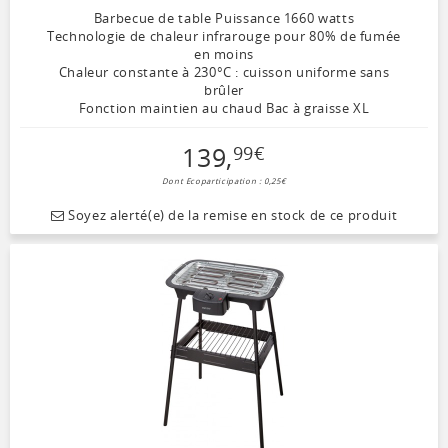
Barbecue de table Puissance 1660 watts
Technologie de chaleur infrarouge pour 80% de fumée
en moins
Chaleur constante à 230°C : cuisson uniforme sans
brûler
Fonction maintien au chaud Bac à graisse XL
139
,
99
€
Dont Ecoparticipation : 0,25€
Soyez alerté(e) de la remise en stock de ce produit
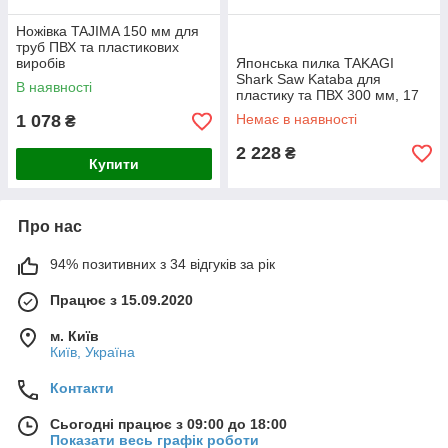
Ножівка TAJIMA 150 мм для
труб ПВХ та пластикових
виробів
Японська пилка TAKAGI
Shark Saw Kataba для
В наявності
пластику та ПВХ 300 мм, 17
TPI (105510)
1 078
Немає в наявності
₴
2 228
₴
Купити
Про нас
94% позитивних з 34 відгуків за рік
Працює з 15.09.2020
м. Київ
Київ, Україна
Контакти
Сьогодні працює з 09:00 до 18:00
Показати весь графік роботи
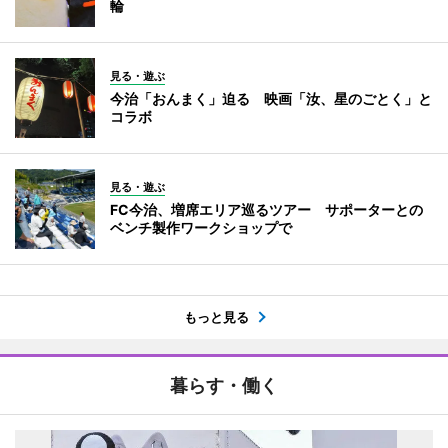
輪
見る・遊ぶ
今治「おんまく」迫る 映画「汝、星のごとく」と
コラボ
見る・遊ぶ
FC今治、増席エリア巡るツアー サポーターとの
ベンチ製作ワークショップで
もっと見る
暮らす・働く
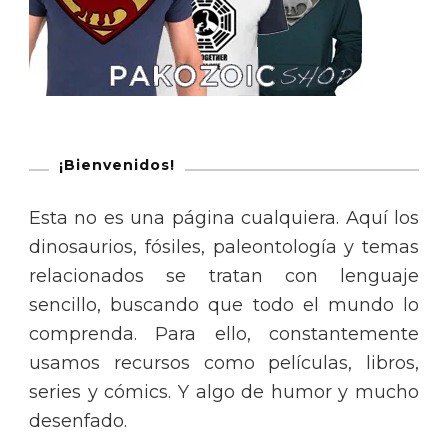
¡Bienvenidos!
Esta no es una página cualquiera. Aquí los
dinosaurios, fósiles, paleontología y temas
relacionados se tratan con lenguaje
sencillo, buscando que todo el mundo lo
comprenda. Para ello, constantemente
usamos recursos como películas, libros,
series y cómics. Y algo de humor y mucho
desenfado.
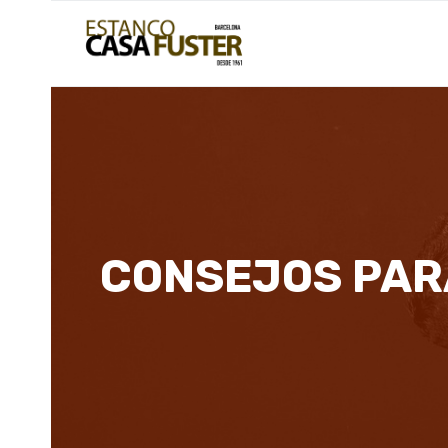
Saltar
al
contenido
CONSEJOS PAR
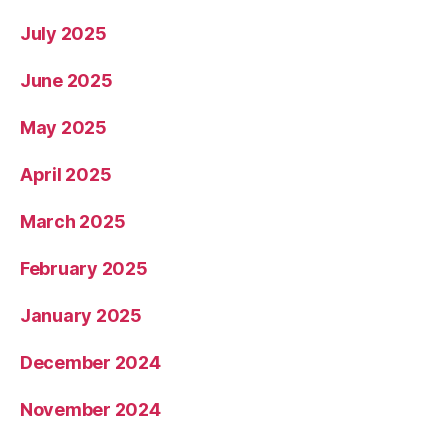
July 2025
June 2025
May 2025
April 2025
March 2025
February 2025
January 2025
December 2024
November 2024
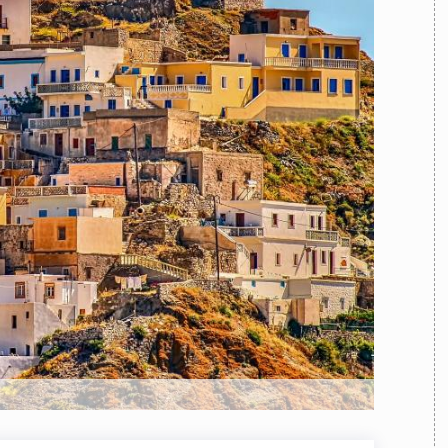
TEAM
AZIONE
COMITATO SCIENTIFICO
AUTORI
CURATORI
FOTOGRAFI
PARTNER
C
EXTRA
CODICI
RUBRICHE
LIBRI
PROCEEDINGS
PUBBLICITÀ
CONTATTI
SOCIAL MEDIA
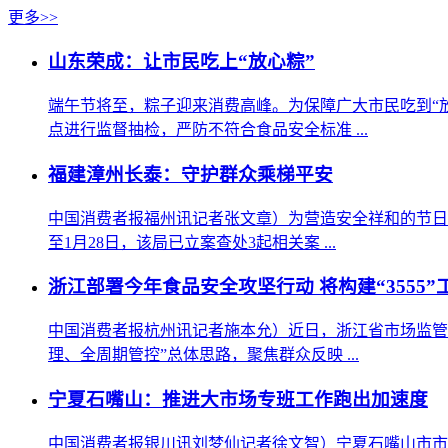
更多>>
山东荣成：让市民吃上“放心粽”
端午节将至，粽子迎来消费高峰。为保障广大市民吃到“
点进行监督抽检，严防不符合食品安全标准 ...
福建漳州长泰：守护群众乘梯平安
中国消费者报福州讯记者张文章）为营造安全祥和的节日
至1月28日，该局已立案查处3起相关案 ...
浙江部署今年食品安全攻坚行动 将构建“3555”
中国消费者报杭州讯记者施本允）近日，浙江省市场监管
理、全周期管控”总体思路，聚焦群众反映 ...
宁夏石嘴山：推进大市场专班工作跑出加速度
中国消费者报银川讯刘梦仙记者徐文智）宁夏石嘴山市市场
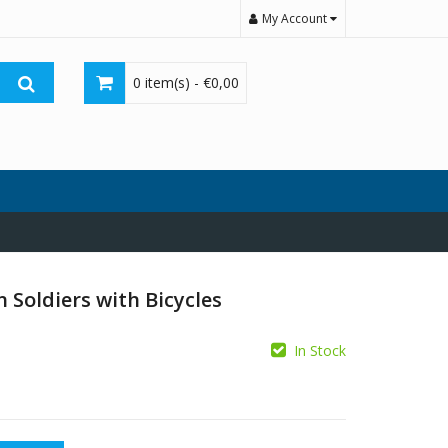
My Account
0 item(s) -
€
0,00
Soldiers with Bicycles
In Stock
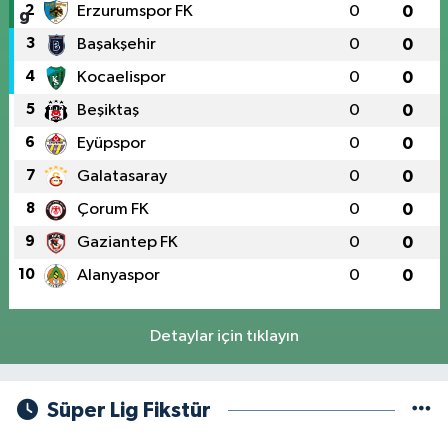
2
Erzurumspor FK
0
0
3
Başakşehir
0
0
4
Kocaelispor
0
0
5
Beşiktaş
0
0
6
Eyüpspor
0
0
7
Galatasaray
0
0
8
Çorum FK
0
0
9
Gaziantep FK
0
0
10
Alanyaspor
0
0
Detaylar için tıklayın
Süper Lig Fikstür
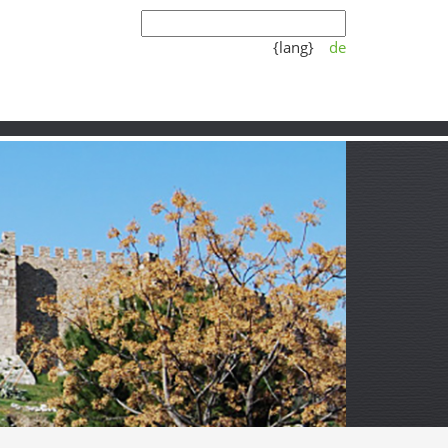
{lang}
de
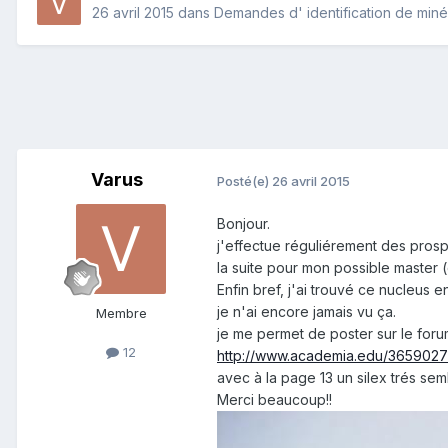
26 avril 2015
dans
Demandes d' identification de min
Varus
Posté(e)
26 avril 2015
Bonjour.
j'effectue réguliérement des prosp
la suite pour mon possible master (
Enfin bref, j'ai trouvé ce nucleus 
je n'ai encore jamais vu ça.
Membre
je me permet de poster sur le forum 
12
http://www.academia.edu/365902
avec à la page 13 un silex trés semb
Merci beaucoup!!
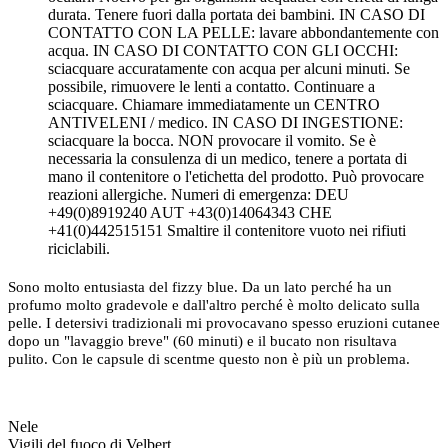
durata. Tenere fuori dalla portata dei bambini. IN CASO DI
CONTATTO CON LA PELLE: lavare abbondantemente con
acqua. IN CASO DI CONTATTO CON GLI OCCHI:
sciacquare accuratamente con acqua per alcuni minuti. Se
possibile, rimuovere le lenti a contatto. Continuare a
sciacquare. Chiamare immediatamente un CENTRO
ANTIVELENI / medico. IN CASO DI INGESTIONE:
sciacquare la bocca. NON provocare il vomito. Se è
necessaria la consulenza di un medico, tenere a portata di
mano il contenitore o l'etichetta del prodotto. Può provocare
reazioni allergiche. Numeri di emergenza: DEU
+49(0)8919240 AUT +43(0)14064343 CHE
+41(0)442515151 Smaltire il contenitore vuoto nei rifiuti
riciclabili.
Sono molto entusiasta del fizzy blue. Da un lato perché ha un
profumo molto gradevole e dall'altro perché è molto delicato sulla
pelle. I detersivi tradizionali mi provocavano spesso eruzioni cutanee
dopo un "lavaggio breve" (60 minuti) e il bucato non risultava
pulito. Con le capsule di scentme questo non è più un problema.
Nele
Vigili del fuoco di Velbert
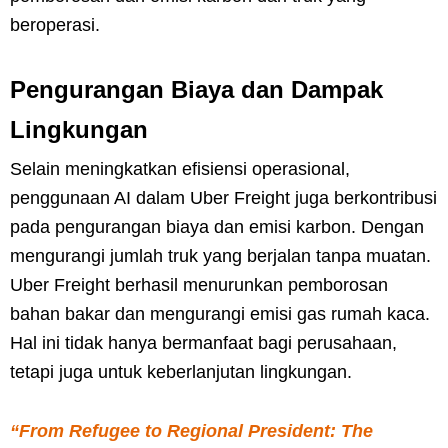
beroperasi.
Pengurangan Biaya dan Dampak
Lingkungan
Selain meningkatkan efisiensi operasional,
penggunaan AI dalam Uber Freight juga berkontribusi
pada pengurangan biaya dan emisi karbon. Dengan
mengurangi jumlah truk yang berjalan tanpa muatan.
Uber Freight berhasil menurunkan pemborosan
bahan bakar dan mengurangi emisi gas rumah kaca.
Hal ini tidak hanya bermanfaat bagi perusahaan,
tetapi juga untuk keberlanjutan lingkungan.
“From Refugee to Regional President: The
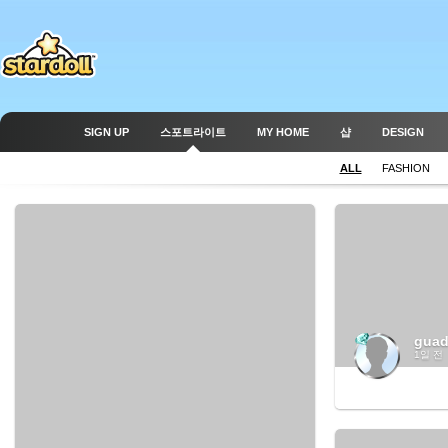
SIGN UP
스포트라이트
MY HOME
샵
DESIGN
ALL
FASHION
guad
1일 전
■ ■ ■ ■ ■
*Required action*: For the word "minuti", state the number of lines in the listing that contain it and nothing further.

*Reply to the exercise*: 2